[Aim of the task]
Convert the material below into a two-column CSV with the header entry_text,edit_settings and one row for each entry. Place the entry's text in the first field and its edit settings in the second, enclosing each field in double quotes, replacing line breaks with spaces, and omitting the pictures.

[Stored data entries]
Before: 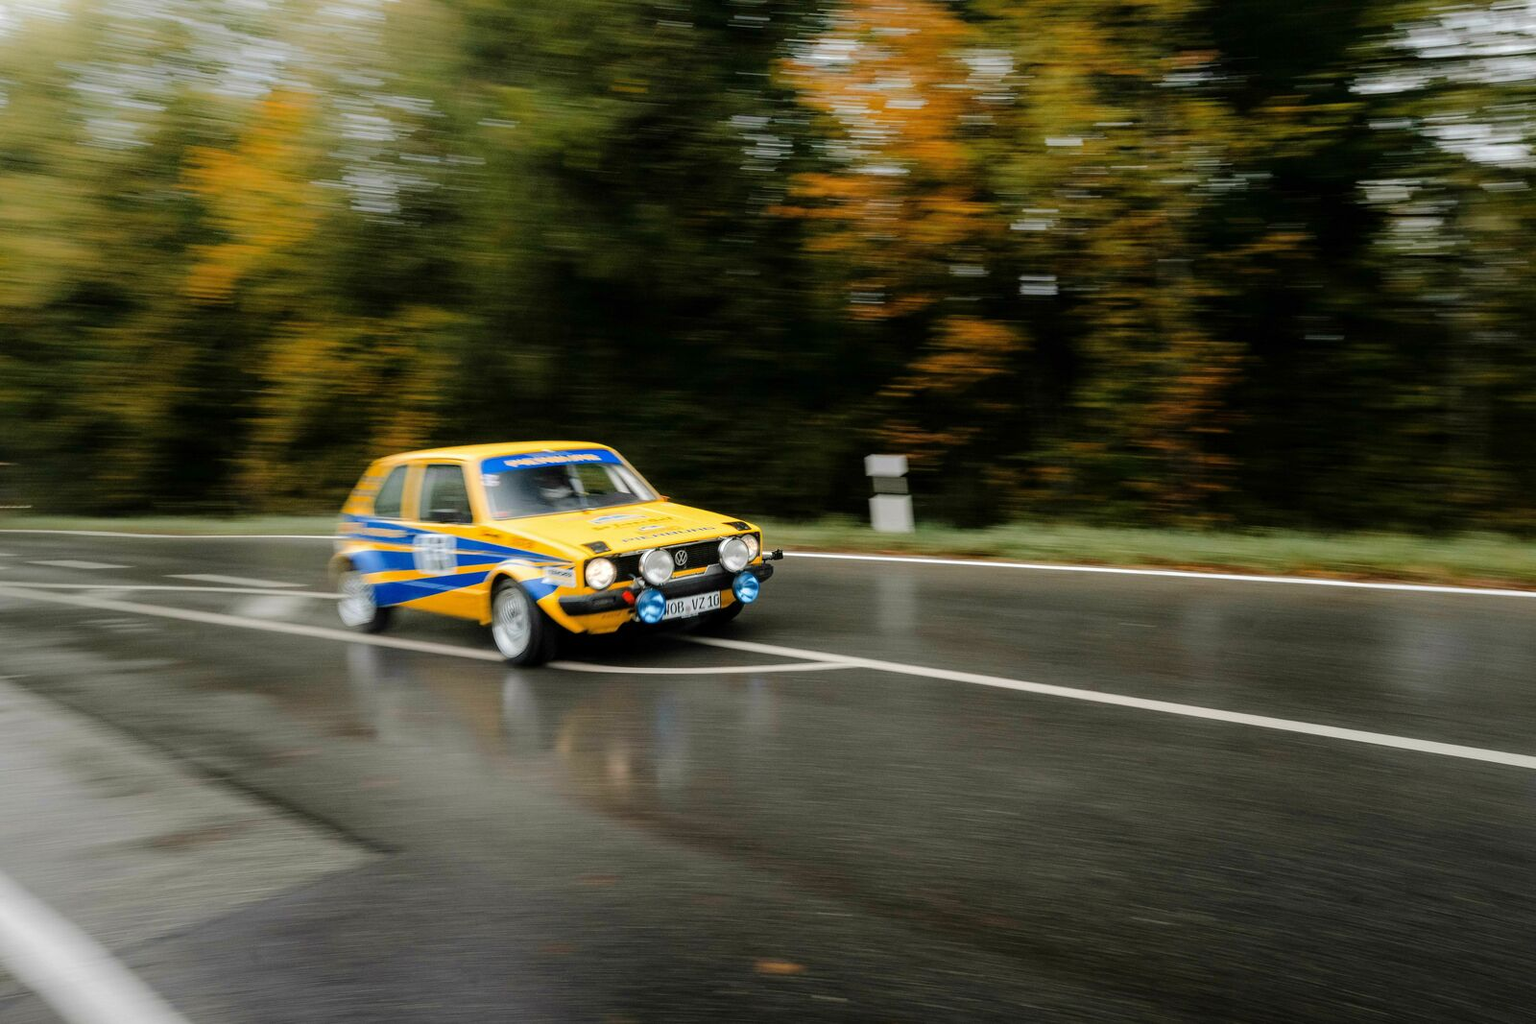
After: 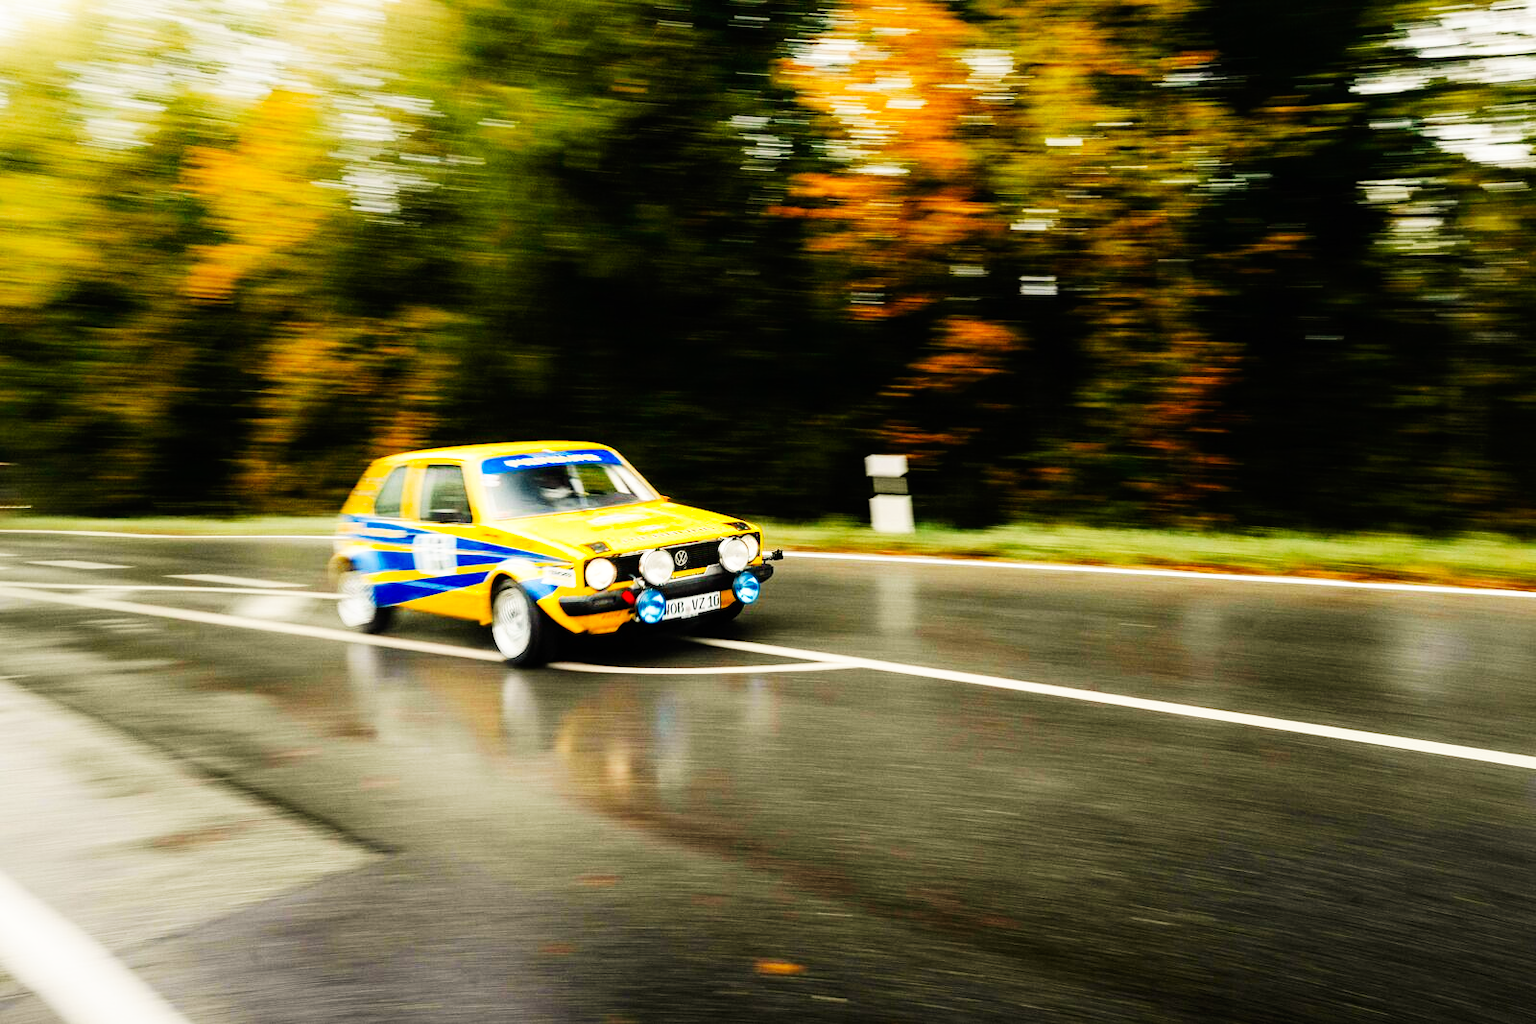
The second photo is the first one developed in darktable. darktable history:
base curve: curves: ch0 [(0, 0) (0.007, 0.004) (0.027, 0.03) (0.046, 0.07) (0.207, 0.54) (0.442, 0.872) (0.673, 0.972) (1, 1)], preserve colors none
color correction: highlights a* -0.137, highlights b* 0.137
color balance rgb: perceptual saturation grading › global saturation 8.89%, saturation formula JzAzBz (2021)
white balance: red 1.045, blue 0.932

[Final answer]
entry_text,edit_settings
"Before: After: The second photo is the first one developed in darktable. darktable history:","base curve: curves: ch0 [(0, 0) (0.007, 0.004) (0.027, 0.03) (0.046, 0.07) (0.207, 0.54) (0.442, 0.872) (0.673, 0.972) (1, 1)], preserve colors none color correction: highlights a* -0.137, highlights b* 0.137 color balance rgb: perceptual saturation grading › global saturation 8.89%, saturation formula JzAzBz (2021) white balance: red 1.045, blue 0.932"